#### ASSIGNED TASK
Check every line of the data for the string "only" and copy the ones that have it.
BEGIN
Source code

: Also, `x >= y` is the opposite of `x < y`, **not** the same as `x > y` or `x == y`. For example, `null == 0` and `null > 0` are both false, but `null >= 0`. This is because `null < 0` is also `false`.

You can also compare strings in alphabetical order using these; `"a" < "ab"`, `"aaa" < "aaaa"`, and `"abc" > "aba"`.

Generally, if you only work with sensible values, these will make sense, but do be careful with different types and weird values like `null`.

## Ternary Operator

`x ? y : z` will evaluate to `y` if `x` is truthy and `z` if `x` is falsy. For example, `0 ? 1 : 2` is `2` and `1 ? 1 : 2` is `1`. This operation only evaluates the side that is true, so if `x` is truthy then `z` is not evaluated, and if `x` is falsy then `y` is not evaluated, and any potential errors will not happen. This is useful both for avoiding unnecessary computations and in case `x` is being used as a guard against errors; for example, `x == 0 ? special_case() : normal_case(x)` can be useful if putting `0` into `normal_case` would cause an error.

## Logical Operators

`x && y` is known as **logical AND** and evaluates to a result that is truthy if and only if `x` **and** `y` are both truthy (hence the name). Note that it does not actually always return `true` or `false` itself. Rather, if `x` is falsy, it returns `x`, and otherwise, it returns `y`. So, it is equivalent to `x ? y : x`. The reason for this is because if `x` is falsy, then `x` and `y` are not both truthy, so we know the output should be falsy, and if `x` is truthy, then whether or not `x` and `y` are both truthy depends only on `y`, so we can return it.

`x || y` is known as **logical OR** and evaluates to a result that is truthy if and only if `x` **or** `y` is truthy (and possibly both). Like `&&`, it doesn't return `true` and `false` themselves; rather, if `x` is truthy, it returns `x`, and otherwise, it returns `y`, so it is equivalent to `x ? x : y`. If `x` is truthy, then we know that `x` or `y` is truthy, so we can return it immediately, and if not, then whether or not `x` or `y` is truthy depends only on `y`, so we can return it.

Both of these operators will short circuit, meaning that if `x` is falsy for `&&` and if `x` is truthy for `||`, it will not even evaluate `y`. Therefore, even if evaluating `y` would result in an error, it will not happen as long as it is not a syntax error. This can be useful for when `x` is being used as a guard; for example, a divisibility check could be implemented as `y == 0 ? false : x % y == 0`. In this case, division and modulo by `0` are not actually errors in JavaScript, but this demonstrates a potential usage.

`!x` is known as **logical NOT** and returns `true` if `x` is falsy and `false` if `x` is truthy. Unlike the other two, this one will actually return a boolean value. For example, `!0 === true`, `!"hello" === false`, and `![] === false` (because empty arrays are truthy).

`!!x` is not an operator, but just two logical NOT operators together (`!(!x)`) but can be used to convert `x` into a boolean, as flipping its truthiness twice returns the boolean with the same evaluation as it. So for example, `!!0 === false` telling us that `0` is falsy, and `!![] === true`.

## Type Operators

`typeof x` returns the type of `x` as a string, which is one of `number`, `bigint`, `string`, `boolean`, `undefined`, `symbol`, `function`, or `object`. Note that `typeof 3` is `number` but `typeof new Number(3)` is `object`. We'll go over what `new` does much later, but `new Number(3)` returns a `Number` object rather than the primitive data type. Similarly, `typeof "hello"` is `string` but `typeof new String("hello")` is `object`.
END
BEGIN
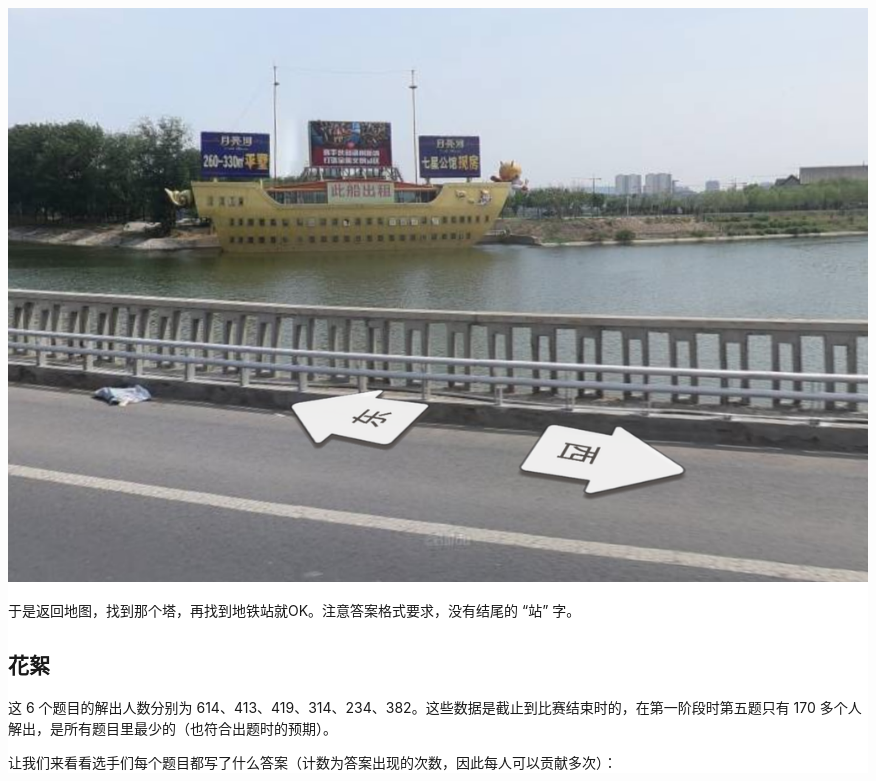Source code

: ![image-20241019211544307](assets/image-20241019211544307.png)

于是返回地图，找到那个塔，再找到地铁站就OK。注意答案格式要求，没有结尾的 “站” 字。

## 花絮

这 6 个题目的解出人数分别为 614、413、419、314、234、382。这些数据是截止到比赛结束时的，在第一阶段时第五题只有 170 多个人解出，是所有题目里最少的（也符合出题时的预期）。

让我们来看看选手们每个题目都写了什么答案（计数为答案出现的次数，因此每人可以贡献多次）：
END
#### SOLUTION
Generally, if you only work with sensible values, these will make sense, but do be careful with different types and weird values like `null`.
`x ? y : z` will evaluate to `y` if `x` is truthy and `z` if `x` is falsy. For example, `0 ? 1 : 2` is `2` and `1 ? 1 : 2` is `1`. This operation only evaluates the side that is true, so if `x` is truthy then `z` is not evaluated, and if `x` is falsy then `y` is not evaluated, and any potential errors will not happen. This is useful both for avoiding unnecessary computations and in case `x` is being used as a guard against errors; for example, `x == 0 ? special_case() : normal_case(x)` can be useful if putting `0` into `normal_case` would cause an error.
`x && y` is known as **logical AND** and evaluates to a result that is truthy if and only if `x` **and** `y` are both truthy (hence the name). Note that it does not actually always return `true` or `false` itself. Rather, if `x` is falsy, it returns `x`, and otherwise, it returns `y`. So, it is equivalent to `x ? y : x`. The reason for this is because if `x` is falsy, then `x` and `y` are not both truthy, so we know the output should be falsy, and if `x` is truthy, then whether or not `x` and `y` are both truthy depends only on `y`, so we can return it.
`x || y` is known as **logical OR** and evaluates to a result that is truthy if and only if `x` **or** `y` is truthy (and possibly both). Like `&&`, it doesn't return `true` and `false` themselves; rather, if `x` is truthy, it returns `x`, and otherwise, it returns `y`, so it is equivalent to `x ? x : y`. If `x` is truthy, then we know that `x` or `y` is truthy, so we can return it immediately, and if not, then whether or not `x` or `y` is truthy depends only on `y`, so we can return it.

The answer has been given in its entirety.